そう。ランダムで割り当てられたジャンルが、時代劇だったんですけど、ちょうど時代劇の話が用意してあったので、これで行こうということで。
──そうだったんですね!時代劇「仲良し」のあらすじを教えてください。
あらすじ…あらすじは、特にないです。
主人公とその友達が出てきます。
あと、お星様のお話です。
──なるほど…ちなみに、この時代劇の他にはどんな話を用意してたんですか。
アザラシに乗って北極に行く話とか、マツタケを探す話とかがありました。
──アザラシに乗って北極…
──タイトルの「仲良し」の意味を教えてください。
タイトルを結構悩んでいて、決まらなかったので、もう1回映画を全部完成させて、ちゃんと観て、最後に決めることにしたんです。それで、編集を終えて、1回観てみて、「こいつら仲良いな」って思って「仲良し」にしました。皆さんも、「仲良し」観たら、この子たち仲いいなって思うと思います。
はちゃめちゃ撮影
──作品のほとんどのシーンが、日本語じゃないと思うのですが、あれはセリフを事前に書かれていたんですか?

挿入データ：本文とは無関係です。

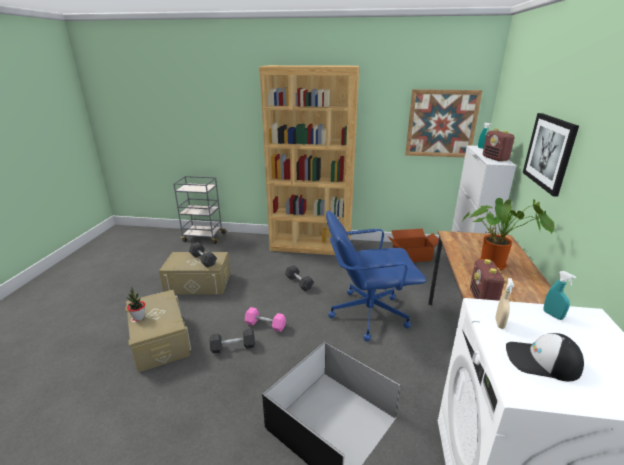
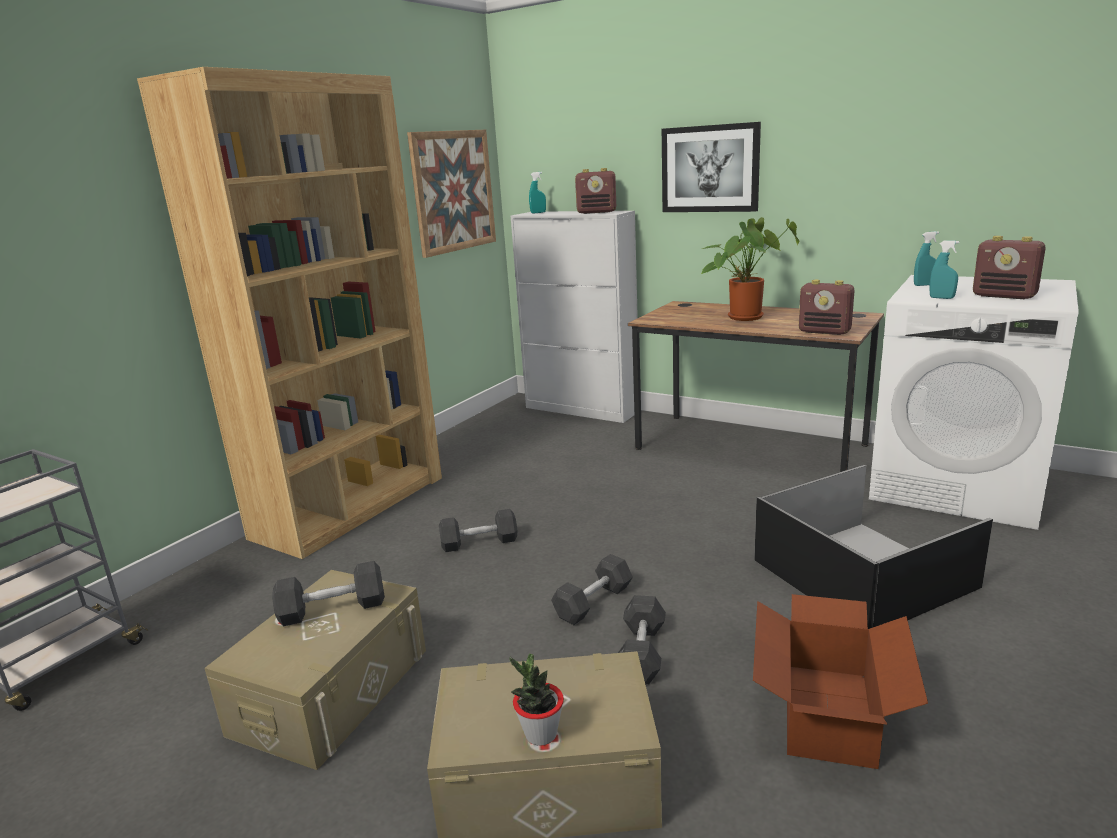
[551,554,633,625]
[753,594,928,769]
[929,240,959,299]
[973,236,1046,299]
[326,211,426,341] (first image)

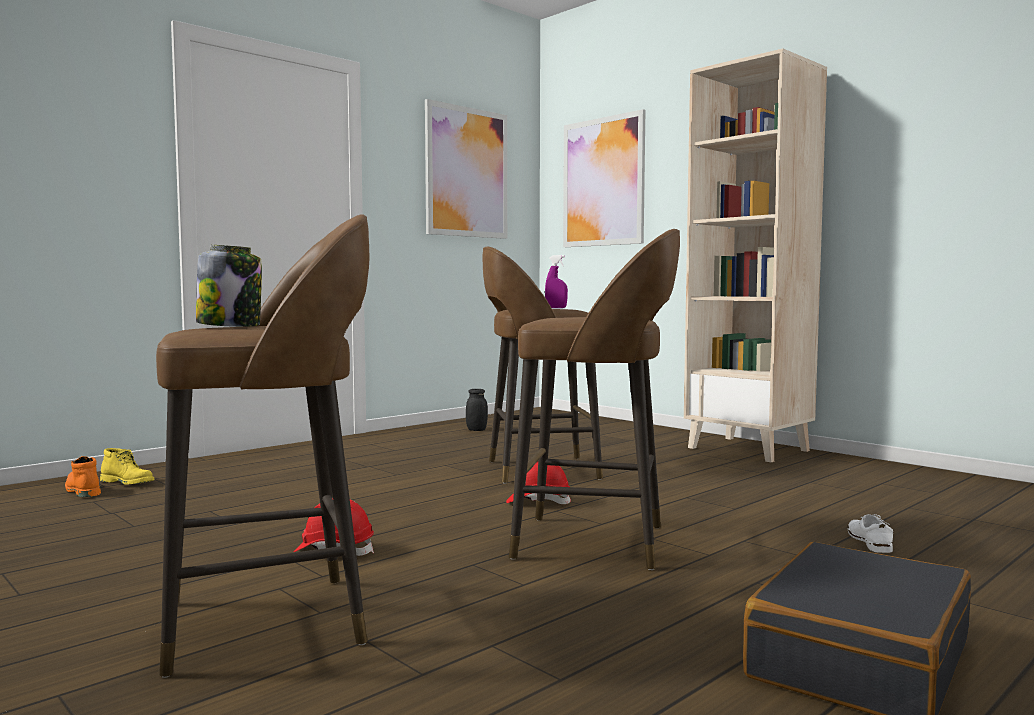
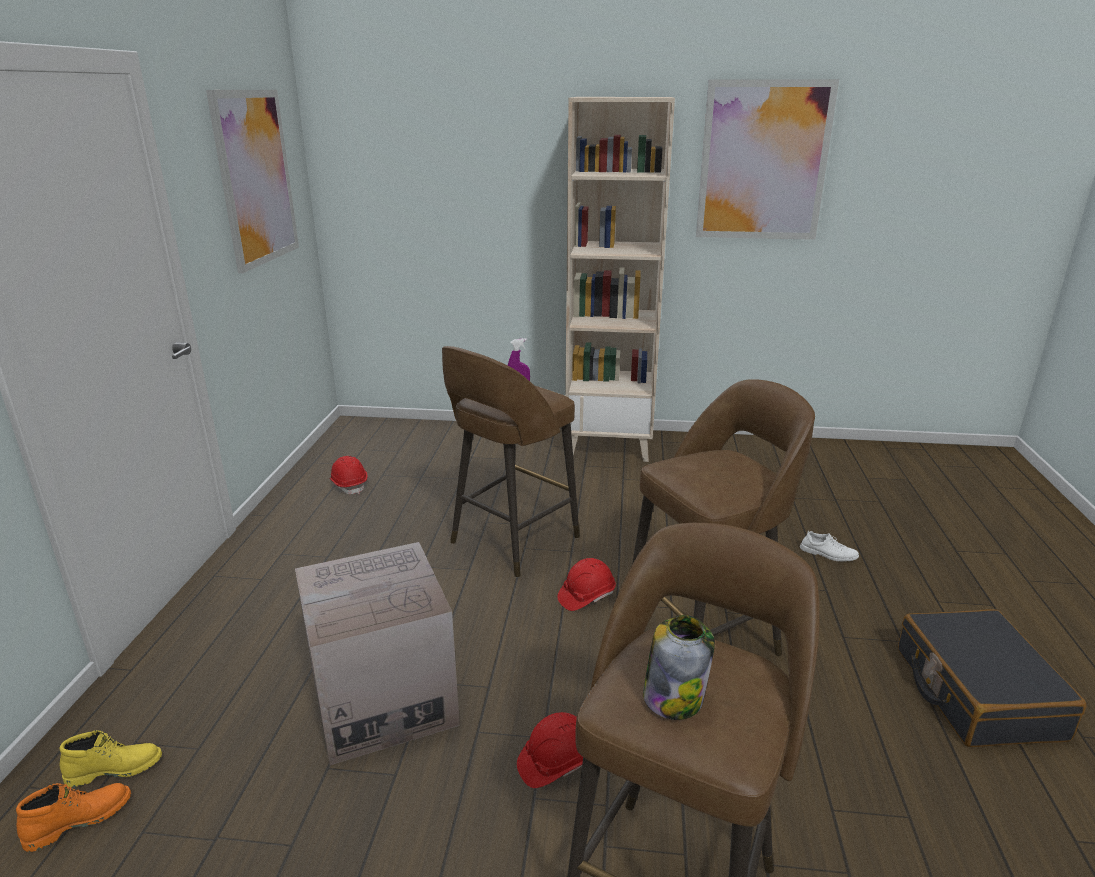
[16,783,131,852]
[295,542,460,765]
[329,456,367,494]
[696,79,839,240]
[800,531,859,562]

あれは全部アドリブです。本当に頭おかしいんですが、やってくれました。
健気に練習してくれました。
──峰さんもナレーションで入ってますよね。
あれは、セリフを事前に紙に書いてやりました。他の2人が何も書かずにその場で喋るから、僕も書かずにできるもんだと思ってナレーションしようとしたら、1文字も出てこなくて。俺はなんてものを人に強いてしまったんだ、とんでもないことをさせたんじゃないかって思いました。

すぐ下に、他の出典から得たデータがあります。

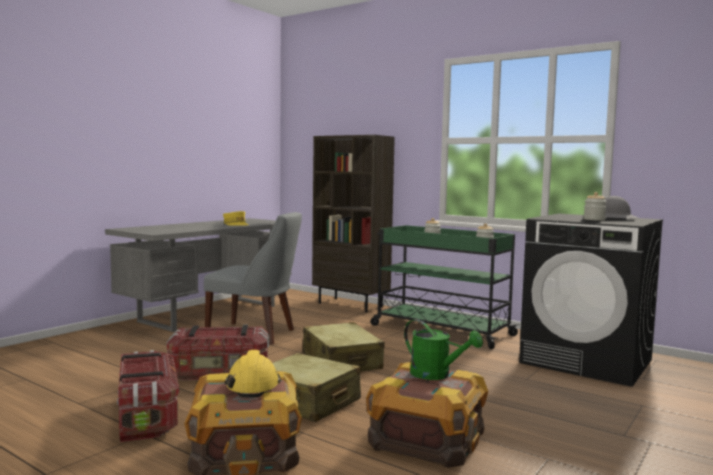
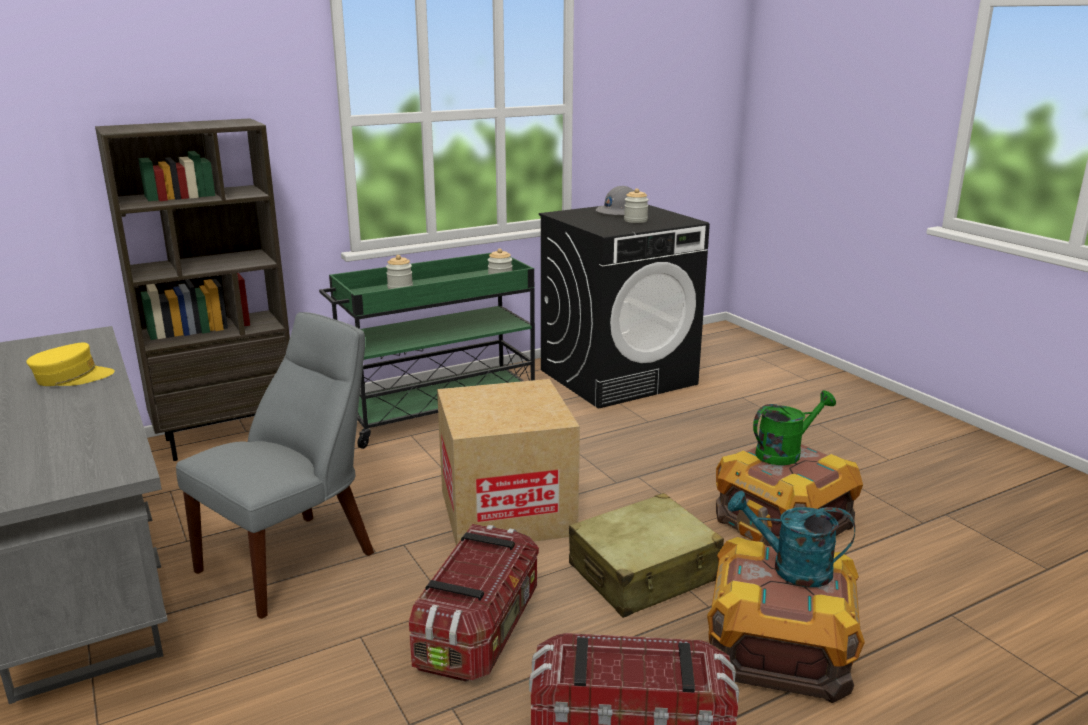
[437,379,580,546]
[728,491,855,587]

──ほんとにキャストの2人はすごいですよね。なんで実現できてるのかわからないです。
いや、だから本当にね、めっちゃ練習してくれたんだよ。
森に向かう車とかで。

──制作中の苦労を教えてください。
苦労は枚挙にいとまがないです。まず、普通に苦労というか何より、一晩中人を森の中に放置してしまいました。八王子にある森に。
あとは、バッテリーがギリギリになりました。普段、機材係も兼ねてる僕がバッテリーの充電をするんですけど。今回は僕が監督で脚本書いたりしてたので手が回らなくて。照明用のバッテリーが3つしか充電されてなくて、一個ずつ使っていってなんとか持ち堪えました。
──よかったです…!真夜中に森の中でバッテリー切れたら撮影どころじゃないですもんね…

きっと喜んでくれる
──制作中の楽しかったことを教えてください
編集が楽しかったです。本当に楽しかった。先輩、僕の師匠と編集したんですけど。観てくれた人はわかると思うんですが、どの動画素材がどのセリフなのかわからなくて、なんか「どれだどれだ」みたいに探すのがすごく楽しかったです。なんかちょっとパズルみたいで。
──お気に入りのポイントを教えてください。
全体的にすごく気に入ってます。中学生ぐらいの時の僕に観せてあげたいです。
きっと喜んでくれる。
──まだ観てない人にメッセージをください。
多少置いてかれたと思っても、諦めないでください。置いてかれても特に支障きたさないので。
──最後に、今後の展望を教えてください。
無病息災で今後ともね。グッド・スピカ・ライフを歩んでいきたいと思います。
峰大和

スピカ1895の25期メンバー。過去監督作に、「カラオケにて」「わすれないよこのみちを」がある。
本作「仲良し」にて、2024年度福岡48時間映画祭にて審査員特別賞を受賞。
監督だけでなく、役者としても、「ア ガル」、「あきあきするわ」、「星々の悲しみ」をはじめ多くのスピカ作品で活躍している。